REVISTA DE IMPRENSA Em dez anos, a dona do Pingo Doce nunca pagou e acumula dívida de 27 milhões. Grupo alega que imposto é inconstitucional e leva queixa à Comissão Europeia

A Taxa de Segurança Alimentar Mais (TSAM), cobrada a grandes retalhistas e criada há precisamente dez anos pelo Governo de Passos Coelho, já rendeu 73 milhões de euros ao Estado. O valor já podia ser superior a 100 milhões de euros, contudo o grupo Jerónimo Martins, detentor do Pingo Doce, Recheio e Hussel, tem recusado a cobrança e nunca efetuou qualquer pagamento, noticia o Jornal de Notícias, esta terça-feira.
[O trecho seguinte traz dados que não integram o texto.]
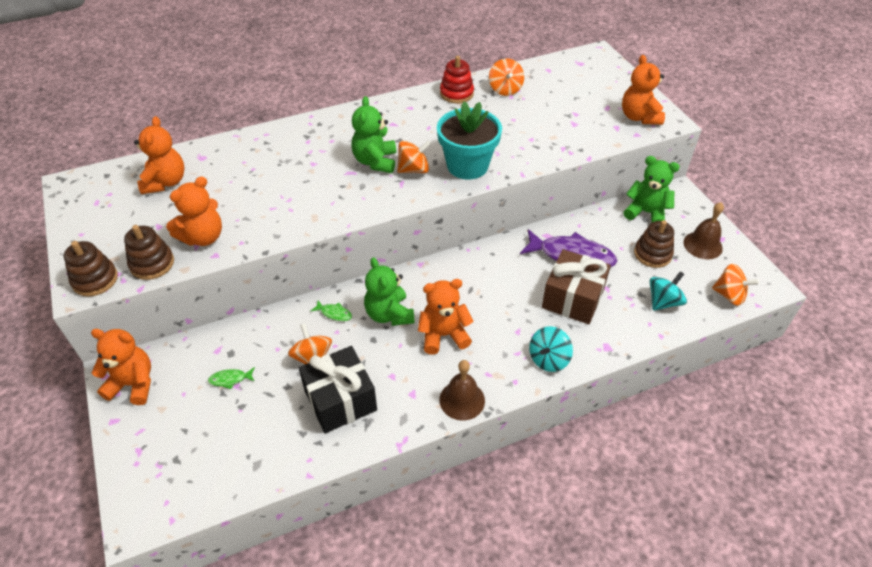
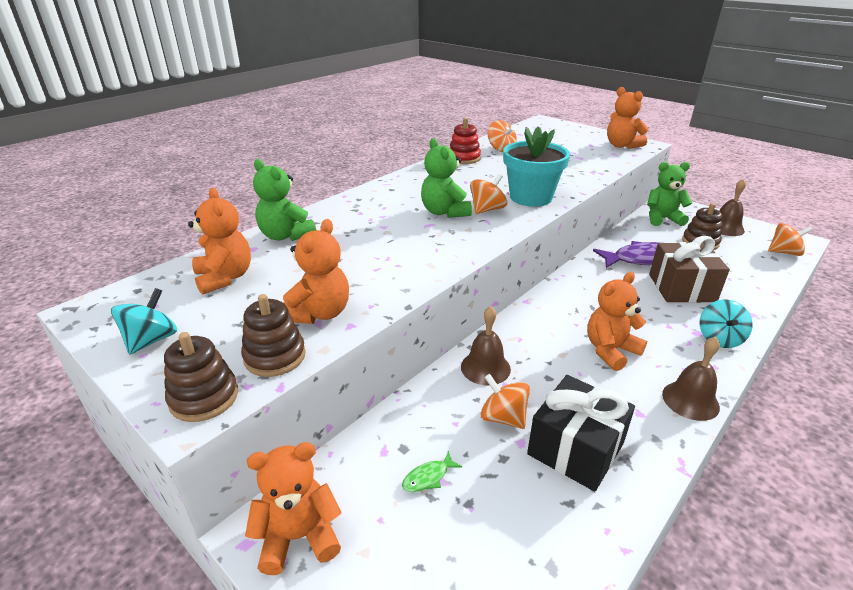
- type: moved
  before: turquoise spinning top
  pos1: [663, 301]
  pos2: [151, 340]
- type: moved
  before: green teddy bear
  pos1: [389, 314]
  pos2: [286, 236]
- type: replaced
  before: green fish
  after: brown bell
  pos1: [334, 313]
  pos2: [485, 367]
Segundo a publicação, o grande retalhista português, liderado por Pedro Soares dos Santos, argumenta que a taxa é inconstitucional e, em 2019, apresentou uma queixa na Comissão Europeia, que ainda está em apreciação.

O grupo Sonae MC tem pago a taxa, embora também discorde da cobrança e tenha apresentado impugnações anuais na Justiça.

Apesar de reconhecer que o Tribunal Constitucional já se pronunciou a favor da constitucionalidade da taxa, o grupo Jerónimo Martins impugna-a, apresentando "sistematicamente recurso, o qual tem efeito suspensivo, pelo que não é possível a aplicação da coima", garantiu ao JN fonte oficial do Ministério da Agricultura.